RECORDS SUPPLIED —
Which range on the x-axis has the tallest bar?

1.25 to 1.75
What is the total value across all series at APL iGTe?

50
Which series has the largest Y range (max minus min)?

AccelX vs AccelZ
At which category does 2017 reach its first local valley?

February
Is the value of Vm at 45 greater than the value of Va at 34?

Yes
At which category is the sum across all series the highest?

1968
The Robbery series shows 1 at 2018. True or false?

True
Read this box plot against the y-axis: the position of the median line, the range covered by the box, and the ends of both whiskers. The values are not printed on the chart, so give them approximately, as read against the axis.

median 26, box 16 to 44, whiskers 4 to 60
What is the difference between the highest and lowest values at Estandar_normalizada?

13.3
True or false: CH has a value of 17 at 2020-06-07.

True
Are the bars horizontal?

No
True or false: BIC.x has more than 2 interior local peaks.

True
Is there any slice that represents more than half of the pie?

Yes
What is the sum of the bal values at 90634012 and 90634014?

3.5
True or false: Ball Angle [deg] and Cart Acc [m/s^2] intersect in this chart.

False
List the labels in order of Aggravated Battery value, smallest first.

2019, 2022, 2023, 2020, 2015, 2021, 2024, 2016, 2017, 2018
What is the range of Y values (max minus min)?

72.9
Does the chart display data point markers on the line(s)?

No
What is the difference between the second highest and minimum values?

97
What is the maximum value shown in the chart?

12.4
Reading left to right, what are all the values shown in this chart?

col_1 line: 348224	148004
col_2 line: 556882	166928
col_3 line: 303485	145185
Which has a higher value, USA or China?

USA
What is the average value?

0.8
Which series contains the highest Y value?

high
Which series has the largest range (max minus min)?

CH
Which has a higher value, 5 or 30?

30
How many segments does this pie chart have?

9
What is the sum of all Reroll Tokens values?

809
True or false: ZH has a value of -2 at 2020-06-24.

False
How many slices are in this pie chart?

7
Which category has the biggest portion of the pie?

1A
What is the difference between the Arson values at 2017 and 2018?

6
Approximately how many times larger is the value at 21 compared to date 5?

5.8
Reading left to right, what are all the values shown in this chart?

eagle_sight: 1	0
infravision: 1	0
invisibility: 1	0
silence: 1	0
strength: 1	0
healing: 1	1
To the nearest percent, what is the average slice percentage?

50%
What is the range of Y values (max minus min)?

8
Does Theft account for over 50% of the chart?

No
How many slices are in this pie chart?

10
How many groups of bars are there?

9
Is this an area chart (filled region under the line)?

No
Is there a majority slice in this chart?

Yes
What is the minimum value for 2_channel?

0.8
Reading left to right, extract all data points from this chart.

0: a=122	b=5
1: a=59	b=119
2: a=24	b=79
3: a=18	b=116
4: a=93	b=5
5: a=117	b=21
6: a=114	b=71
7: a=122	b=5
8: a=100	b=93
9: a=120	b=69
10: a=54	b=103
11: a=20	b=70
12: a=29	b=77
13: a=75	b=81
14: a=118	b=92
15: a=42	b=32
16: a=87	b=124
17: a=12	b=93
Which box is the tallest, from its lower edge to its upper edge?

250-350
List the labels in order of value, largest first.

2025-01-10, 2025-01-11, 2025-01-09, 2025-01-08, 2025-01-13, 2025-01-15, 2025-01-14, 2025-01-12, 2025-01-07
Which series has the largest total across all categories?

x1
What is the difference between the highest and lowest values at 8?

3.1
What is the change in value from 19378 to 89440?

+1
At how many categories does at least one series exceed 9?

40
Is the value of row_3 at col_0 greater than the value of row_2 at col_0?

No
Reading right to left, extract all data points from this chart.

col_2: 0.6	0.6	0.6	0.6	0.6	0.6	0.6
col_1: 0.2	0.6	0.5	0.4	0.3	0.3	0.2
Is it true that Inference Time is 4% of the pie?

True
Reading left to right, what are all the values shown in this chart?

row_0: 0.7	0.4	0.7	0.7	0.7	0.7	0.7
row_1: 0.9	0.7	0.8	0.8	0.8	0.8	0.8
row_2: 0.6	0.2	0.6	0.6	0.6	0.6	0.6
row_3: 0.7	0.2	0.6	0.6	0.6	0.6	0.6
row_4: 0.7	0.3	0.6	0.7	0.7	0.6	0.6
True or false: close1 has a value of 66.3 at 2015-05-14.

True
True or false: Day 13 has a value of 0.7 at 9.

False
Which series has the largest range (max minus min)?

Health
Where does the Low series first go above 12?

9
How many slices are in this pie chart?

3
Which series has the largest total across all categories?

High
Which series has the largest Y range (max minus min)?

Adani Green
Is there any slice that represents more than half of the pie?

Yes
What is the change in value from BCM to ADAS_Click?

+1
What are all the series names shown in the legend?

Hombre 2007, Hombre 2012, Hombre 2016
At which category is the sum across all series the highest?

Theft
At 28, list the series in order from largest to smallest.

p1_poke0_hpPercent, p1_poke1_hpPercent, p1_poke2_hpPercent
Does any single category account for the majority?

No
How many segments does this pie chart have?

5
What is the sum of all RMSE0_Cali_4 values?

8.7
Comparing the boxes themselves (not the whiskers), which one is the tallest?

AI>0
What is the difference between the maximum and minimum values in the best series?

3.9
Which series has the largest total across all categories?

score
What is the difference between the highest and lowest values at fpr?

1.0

WORK REQUIRED — Copy out all of the entries above word for word, changing nothing and leaving nothing out.

WRITTEN RESPONSE —
Which range on the x-axis has the tallest bar?

1.25 to 1.75
What is the total value across all series at APL iGTe?

50
Which series has the largest Y range (max minus min)?

AccelX vs AccelZ
At which category does 2017 reach its first local valley?

February
Is the value of Vm at 45 greater than the value of Va at 34?

Yes
At which category is the sum across all series the highest?

1968
The Robbery series shows 1 at 2018. True or false?

True
Read this box plot against the y-axis: the position of the median line, the range covered by the box, and the ends of both whiskers. The values are not printed on the chart, so give them approximately, as read against the axis.

median 26, box 16 to 44, whiskers 4 to 60
What is the difference between the highest and lowest values at Estandar_normalizada?

13.3
True or false: CH has a value of 17 at 2020-06-07.

True
Are the bars horizontal?

No
True or false: BIC.x has more than 2 interior local peaks.

True
Is there any slice that represents more than half of the pie?

Yes
What is the sum of the bal values at 90634012 and 90634014?

3.5
True or false: Ball Angle [deg] and Cart Acc [m/s^2] intersect in this chart.

False
List the labels in order of Aggravated Battery value, smallest first.

2019, 2022, 2023, 2020, 2015, 2021, 2024, 2016, 2017, 2018
What is the range of Y values (max minus min)?

72.9
Does the chart display data point markers on the line(s)?

No
What is the difference between the second highest and minimum values?

97
What is the maximum value shown in the chart?

12.4
Reading left to right, what are all the values shown in this chart?

col_1 line: 348224	148004
col_2 line: 556882	166928
col_3 line: 303485	145185
Which has a higher value, USA or China?

USA
What is the average value?

0.8
Which series contains the highest Y value?

high
Which series has the largest range (max minus min)?

CH
Which has a higher value, 5 or 30?

30
How many segments does this pie chart have?

9
What is the sum of all Reroll Tokens values?

809
True or false: ZH has a value of -2 at 2020-06-24.

False
How many slices are in this pie chart?

7
Which category has the biggest portion of the pie?

1A
What is the difference between the Arson values at 2017 and 2018?

6
Approximately how many times larger is the value at 21 compared to date 5?

5.8
Reading left to right, what are all the values shown in this chart?

eagle_sight: 1	0
infravision: 1	0
invisibility: 1	0
silence: 1	0
strength: 1	0
healing: 1	1
To the nearest percent, what is the average slice percentage?

50%
What is the range of Y values (max minus min)?

8
Does Theft account for over 50% of the chart?

No
How many slices are in this pie chart?

10
How many groups of bars are there?

9
Is this an area chart (filled region under the line)?

No
Is there a majority slice in this chart?

Yes
What is the minimum value for 2_channel?

0.8
Reading left to right, extract all data points from this chart.

0: a=122	b=5
1: a=59	b=119
2: a=24	b=79
3: a=18	b=116
4: a=93	b=5
5: a=117	b=21
6: a=114	b=71
7: a=122	b=5
8: a=100	b=93
9: a=120	b=69
10: a=54	b=103
11: a=20	b=70
12: a=29	b=77
13: a=75	b=81
14: a=118	b=92
15: a=42	b=32
16: a=87	b=124
17: a=12	b=93
Which box is the tallest, from its lower edge to its upper edge?

250-350
List the labels in order of value, largest first.

2025-01-10, 2025-01-11, 2025-01-09, 2025-01-08, 2025-01-13, 2025-01-15, 2025-01-14, 2025-01-12, 2025-01-07
Which series has the largest total across all categories?

x1
What is the difference between the highest and lowest values at 8?

3.1
What is the change in value from 19378 to 89440?

+1
At how many categories does at least one series exceed 9?

40
Is the value of row_3 at col_0 greater than the value of row_2 at col_0?

No
Reading right to left, extract all data points from this chart.

col_2: 0.6	0.6	0.6	0.6	0.6	0.6	0.6
col_1: 0.2	0.6	0.5	0.4	0.3	0.3	0.2
Is it true that Inference Time is 4% of the pie?

True
Reading left to right, what are all the values shown in this chart?

row_0: 0.7	0.4	0.7	0.7	0.7	0.7	0.7
row_1: 0.9	0.7	0.8	0.8	0.8	0.8	0.8
row_2: 0.6	0.2	0.6	0.6	0.6	0.6	0.6
row_3: 0.7	0.2	0.6	0.6	0.6	0.6	0.6
row_4: 0.7	0.3	0.6	0.7	0.7	0.6	0.6
True or false: close1 has a value of 66.3 at 2015-05-14.

True
True or false: Day 13 has a value of 0.7 at 9.

False
Which series has the largest range (max minus min)?

Health
Where does the Low series first go above 12?

9
How many slices are in this pie chart?

3
Which series has the largest total across all categories?

High
Which series has the largest Y range (max minus min)?

Adani Green
Is there any slice that represents more than half of the pie?

Yes
What is the change in value from BCM to ADAS_Click?

+1
What are all the series names shown in the legend?

Hombre 2007, Hombre 2012, Hombre 2016
At which category is the sum across all series the highest?

Theft
At 28, list the series in order from largest to smallest.

p1_poke0_hpPercent, p1_poke1_hpPercent, p1_poke2_hpPercent
Does any single category account for the majority?

No
How many segments does this pie chart have?

5
What is the sum of all RMSE0_Cali_4 values?

8.7
Comparing the boxes themselves (not the whiskers), which one is the tallest?

AI>0
What is the difference between the maximum and minimum values in the best series?

3.9
Which series has the largest total across all categories?

score
What is the difference between the highest and lowest values at fpr?

1.0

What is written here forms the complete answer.